My amazing parents. I owe them everything.

Sunday, October 28, 2007

Life after the Ironman?



The thousands of athletes and cheering fans on Alii Dr. have all gone home. The chafe wounds, blisters, sunburns and sore muscles have all healed. There is nothing left but the memory of an incredible journey which began many years ago and finished on a mystical October night in Kailua-Kona, Hawaii. The night I became an Ironman forever. I'm beginning to think about life after the Ironman. That's the purpose of this blog, and I've called it Transition3 for that reason. The transition from Ironman life back to reality. The one where there are bills and bosses, successes and failures, highs and lows.
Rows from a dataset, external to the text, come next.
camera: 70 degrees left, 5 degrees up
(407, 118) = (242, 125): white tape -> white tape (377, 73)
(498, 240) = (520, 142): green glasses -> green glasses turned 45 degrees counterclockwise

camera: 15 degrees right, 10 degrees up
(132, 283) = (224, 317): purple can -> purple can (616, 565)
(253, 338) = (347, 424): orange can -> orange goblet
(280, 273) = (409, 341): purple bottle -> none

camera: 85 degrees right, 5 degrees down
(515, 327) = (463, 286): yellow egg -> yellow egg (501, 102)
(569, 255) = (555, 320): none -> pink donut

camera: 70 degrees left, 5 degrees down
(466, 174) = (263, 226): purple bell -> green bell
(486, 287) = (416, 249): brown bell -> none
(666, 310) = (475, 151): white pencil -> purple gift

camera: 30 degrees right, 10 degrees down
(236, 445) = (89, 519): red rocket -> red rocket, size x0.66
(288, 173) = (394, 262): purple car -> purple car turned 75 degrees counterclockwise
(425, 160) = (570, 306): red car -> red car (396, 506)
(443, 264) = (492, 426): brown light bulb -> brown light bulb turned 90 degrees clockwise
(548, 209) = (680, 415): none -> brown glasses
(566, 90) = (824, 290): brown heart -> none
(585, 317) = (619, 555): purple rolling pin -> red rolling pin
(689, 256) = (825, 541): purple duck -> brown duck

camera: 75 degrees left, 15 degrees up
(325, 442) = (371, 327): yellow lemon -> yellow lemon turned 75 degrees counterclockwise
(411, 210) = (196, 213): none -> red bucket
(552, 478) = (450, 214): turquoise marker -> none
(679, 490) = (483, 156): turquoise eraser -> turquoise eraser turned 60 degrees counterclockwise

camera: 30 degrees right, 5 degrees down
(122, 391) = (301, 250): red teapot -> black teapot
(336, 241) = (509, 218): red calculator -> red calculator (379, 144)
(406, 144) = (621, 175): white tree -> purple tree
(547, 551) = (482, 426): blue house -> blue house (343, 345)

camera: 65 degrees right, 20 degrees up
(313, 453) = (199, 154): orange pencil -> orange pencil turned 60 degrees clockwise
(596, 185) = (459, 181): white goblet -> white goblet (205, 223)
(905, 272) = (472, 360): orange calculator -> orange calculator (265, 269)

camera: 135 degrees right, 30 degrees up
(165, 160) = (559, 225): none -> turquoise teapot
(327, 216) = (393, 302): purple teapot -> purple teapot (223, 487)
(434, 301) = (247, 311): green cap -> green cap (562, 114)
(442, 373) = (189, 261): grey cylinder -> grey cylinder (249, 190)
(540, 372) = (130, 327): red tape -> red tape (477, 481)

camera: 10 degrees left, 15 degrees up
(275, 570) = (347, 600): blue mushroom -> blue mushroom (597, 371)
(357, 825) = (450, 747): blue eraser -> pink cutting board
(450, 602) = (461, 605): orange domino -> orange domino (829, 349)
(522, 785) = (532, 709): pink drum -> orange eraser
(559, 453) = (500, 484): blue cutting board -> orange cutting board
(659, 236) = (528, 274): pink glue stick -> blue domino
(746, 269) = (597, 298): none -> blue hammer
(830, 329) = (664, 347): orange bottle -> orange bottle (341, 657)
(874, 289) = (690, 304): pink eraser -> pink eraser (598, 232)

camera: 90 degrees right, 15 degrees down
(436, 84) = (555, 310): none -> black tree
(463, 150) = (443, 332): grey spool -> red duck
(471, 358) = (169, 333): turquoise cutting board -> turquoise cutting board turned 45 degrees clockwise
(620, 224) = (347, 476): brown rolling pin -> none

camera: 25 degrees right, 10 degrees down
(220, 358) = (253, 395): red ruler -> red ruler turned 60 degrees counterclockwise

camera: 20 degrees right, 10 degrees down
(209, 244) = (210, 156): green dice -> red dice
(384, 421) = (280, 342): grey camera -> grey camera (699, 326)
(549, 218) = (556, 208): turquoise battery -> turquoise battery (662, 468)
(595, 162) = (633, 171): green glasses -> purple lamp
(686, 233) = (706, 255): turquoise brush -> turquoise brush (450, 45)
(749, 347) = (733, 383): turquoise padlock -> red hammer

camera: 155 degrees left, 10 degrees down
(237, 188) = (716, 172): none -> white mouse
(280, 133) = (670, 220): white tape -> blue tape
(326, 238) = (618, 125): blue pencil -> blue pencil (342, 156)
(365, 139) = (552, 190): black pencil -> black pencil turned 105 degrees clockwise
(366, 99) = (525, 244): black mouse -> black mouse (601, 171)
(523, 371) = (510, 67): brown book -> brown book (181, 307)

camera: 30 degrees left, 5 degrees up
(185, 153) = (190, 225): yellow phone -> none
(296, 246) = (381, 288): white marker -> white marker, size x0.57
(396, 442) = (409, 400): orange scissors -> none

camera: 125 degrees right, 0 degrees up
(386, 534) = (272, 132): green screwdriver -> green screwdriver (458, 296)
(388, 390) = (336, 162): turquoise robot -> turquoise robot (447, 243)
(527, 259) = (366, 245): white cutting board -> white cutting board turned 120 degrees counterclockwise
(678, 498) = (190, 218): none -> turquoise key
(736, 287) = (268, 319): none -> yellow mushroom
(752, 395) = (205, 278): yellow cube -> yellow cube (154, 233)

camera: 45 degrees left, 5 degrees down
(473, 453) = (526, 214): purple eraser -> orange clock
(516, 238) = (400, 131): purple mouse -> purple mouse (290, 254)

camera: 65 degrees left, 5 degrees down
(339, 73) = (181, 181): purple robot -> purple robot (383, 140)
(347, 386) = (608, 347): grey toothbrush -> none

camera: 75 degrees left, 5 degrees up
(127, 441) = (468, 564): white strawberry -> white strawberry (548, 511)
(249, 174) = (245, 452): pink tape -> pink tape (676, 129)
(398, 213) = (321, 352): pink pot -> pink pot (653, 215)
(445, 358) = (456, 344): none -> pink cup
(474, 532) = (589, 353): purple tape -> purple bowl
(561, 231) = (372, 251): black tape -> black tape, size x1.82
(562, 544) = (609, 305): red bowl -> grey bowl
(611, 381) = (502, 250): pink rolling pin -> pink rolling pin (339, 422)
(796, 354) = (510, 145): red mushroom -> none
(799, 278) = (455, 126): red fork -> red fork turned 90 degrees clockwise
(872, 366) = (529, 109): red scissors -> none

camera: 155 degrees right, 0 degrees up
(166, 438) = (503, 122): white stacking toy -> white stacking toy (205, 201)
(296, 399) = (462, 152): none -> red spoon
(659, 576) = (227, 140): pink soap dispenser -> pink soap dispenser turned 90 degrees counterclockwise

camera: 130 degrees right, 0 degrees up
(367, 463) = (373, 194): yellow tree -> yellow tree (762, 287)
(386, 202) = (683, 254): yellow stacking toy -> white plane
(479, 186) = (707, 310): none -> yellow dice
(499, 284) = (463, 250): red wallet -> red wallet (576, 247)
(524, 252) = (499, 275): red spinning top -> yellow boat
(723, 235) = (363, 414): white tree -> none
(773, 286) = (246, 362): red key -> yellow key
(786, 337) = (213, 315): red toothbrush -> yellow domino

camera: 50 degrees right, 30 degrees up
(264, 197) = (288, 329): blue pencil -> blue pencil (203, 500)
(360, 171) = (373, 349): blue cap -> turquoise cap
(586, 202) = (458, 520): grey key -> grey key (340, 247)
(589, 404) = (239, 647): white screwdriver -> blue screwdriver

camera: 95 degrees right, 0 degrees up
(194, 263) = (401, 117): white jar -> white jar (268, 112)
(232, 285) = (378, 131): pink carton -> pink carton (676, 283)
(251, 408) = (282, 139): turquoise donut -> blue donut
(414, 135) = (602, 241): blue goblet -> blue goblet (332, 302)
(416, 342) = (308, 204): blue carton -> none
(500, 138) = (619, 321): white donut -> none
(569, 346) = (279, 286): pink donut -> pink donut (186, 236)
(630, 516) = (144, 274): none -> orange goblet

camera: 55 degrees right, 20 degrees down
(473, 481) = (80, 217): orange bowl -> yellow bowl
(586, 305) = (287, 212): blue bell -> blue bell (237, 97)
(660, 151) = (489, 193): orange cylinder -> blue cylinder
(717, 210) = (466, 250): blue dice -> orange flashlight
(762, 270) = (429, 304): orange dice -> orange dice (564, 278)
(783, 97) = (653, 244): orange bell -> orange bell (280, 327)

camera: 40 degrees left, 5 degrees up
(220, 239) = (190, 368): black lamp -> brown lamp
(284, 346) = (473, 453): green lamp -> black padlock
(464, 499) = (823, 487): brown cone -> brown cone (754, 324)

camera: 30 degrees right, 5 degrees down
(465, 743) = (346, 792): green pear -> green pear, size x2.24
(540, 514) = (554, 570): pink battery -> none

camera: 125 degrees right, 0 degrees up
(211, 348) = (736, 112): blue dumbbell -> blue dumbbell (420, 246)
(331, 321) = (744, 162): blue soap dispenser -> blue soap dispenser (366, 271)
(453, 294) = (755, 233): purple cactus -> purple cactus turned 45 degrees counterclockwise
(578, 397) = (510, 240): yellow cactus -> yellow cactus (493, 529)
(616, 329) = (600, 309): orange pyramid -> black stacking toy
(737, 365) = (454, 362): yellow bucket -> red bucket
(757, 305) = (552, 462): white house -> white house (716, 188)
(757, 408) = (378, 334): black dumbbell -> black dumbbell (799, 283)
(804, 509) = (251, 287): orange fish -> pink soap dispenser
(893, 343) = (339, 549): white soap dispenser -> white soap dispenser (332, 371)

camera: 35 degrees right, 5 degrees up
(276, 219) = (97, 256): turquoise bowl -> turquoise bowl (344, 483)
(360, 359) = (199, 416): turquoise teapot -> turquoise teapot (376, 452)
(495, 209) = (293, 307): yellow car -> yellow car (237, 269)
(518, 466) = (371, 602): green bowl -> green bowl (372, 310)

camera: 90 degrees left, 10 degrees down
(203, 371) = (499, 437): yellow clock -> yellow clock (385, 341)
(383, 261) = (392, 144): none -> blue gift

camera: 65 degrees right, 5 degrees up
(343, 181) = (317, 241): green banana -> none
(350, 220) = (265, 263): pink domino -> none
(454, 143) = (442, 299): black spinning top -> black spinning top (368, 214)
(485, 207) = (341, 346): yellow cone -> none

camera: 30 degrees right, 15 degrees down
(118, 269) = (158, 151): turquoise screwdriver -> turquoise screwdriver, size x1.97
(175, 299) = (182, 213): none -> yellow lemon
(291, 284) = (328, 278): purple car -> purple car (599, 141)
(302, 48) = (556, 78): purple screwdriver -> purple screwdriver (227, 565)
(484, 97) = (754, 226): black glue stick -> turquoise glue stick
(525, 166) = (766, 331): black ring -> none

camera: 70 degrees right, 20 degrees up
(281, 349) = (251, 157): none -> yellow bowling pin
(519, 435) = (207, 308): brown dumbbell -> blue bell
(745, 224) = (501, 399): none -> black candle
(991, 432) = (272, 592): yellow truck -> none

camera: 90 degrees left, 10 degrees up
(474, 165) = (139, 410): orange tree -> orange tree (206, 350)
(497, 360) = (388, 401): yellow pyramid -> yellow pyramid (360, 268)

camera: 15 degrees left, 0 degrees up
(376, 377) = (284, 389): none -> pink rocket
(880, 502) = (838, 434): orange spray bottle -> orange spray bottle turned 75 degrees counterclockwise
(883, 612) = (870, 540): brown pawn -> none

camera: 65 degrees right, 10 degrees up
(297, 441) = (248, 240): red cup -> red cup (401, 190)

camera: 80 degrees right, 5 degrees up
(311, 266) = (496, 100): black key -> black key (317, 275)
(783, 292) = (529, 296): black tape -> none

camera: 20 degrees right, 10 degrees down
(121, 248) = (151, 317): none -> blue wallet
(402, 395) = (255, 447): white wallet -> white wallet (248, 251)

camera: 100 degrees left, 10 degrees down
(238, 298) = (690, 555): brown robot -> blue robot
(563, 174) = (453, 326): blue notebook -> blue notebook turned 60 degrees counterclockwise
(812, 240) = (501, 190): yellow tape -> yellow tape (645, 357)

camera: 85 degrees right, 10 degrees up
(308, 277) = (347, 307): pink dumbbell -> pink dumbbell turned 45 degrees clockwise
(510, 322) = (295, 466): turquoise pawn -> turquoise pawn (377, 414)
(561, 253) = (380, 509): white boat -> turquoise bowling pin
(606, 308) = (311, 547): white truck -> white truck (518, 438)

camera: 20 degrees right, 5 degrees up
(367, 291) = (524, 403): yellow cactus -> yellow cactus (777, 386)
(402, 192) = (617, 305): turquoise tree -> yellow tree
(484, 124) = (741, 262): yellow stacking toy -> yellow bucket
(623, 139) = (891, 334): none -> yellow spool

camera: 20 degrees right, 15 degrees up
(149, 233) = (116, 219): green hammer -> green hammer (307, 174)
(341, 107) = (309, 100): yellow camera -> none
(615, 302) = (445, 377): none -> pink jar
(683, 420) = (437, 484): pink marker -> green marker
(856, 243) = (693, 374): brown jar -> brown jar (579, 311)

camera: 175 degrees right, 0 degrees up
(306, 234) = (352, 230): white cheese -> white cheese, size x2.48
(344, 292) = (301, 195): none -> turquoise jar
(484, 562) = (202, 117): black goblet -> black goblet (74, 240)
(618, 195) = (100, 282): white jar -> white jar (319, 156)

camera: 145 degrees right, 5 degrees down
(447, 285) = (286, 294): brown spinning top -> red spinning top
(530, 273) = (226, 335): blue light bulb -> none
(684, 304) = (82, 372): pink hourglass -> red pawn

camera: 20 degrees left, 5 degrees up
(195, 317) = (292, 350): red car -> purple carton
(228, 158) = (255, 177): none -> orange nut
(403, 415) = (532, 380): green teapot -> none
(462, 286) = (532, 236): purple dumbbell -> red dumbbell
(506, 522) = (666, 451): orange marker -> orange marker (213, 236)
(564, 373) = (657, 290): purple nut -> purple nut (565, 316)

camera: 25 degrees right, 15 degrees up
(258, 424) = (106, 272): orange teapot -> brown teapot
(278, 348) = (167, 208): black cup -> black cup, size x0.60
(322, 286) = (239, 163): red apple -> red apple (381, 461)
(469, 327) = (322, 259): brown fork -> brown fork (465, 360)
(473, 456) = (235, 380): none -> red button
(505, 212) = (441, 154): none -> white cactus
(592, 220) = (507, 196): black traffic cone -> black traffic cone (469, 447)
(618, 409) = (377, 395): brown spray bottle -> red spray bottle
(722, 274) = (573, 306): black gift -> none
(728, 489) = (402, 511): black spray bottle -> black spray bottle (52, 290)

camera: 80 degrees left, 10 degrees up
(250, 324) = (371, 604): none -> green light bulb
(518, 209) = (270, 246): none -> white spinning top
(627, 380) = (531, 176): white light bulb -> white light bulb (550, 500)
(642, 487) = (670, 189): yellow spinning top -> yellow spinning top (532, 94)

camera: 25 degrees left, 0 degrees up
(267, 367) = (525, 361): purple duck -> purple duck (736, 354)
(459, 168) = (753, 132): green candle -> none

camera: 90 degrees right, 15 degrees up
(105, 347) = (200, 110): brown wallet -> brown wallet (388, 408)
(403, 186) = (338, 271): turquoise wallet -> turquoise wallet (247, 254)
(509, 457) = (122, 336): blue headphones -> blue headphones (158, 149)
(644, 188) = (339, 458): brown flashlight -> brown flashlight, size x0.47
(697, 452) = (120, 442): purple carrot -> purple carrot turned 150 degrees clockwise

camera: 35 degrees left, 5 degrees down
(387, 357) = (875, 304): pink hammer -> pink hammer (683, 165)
But that's all part of the journey, and we wouldn't be able to appreciate something like the amazing rush of running down the final 100 meters on Alii Dr. at the Ironman World Championships if it didn't take a whole lot of sacrifice and determination and passion to overcome our own weaknesses and insecurities to get there. So this is where I find myself. Reeling from the successful completion of the Ironman World Championships and wondering what's next. Enjoy the journey because we're only getting started. As one of my dearest friends always says, "Today is a great day to be alive!" Enjoy the journey, my friends!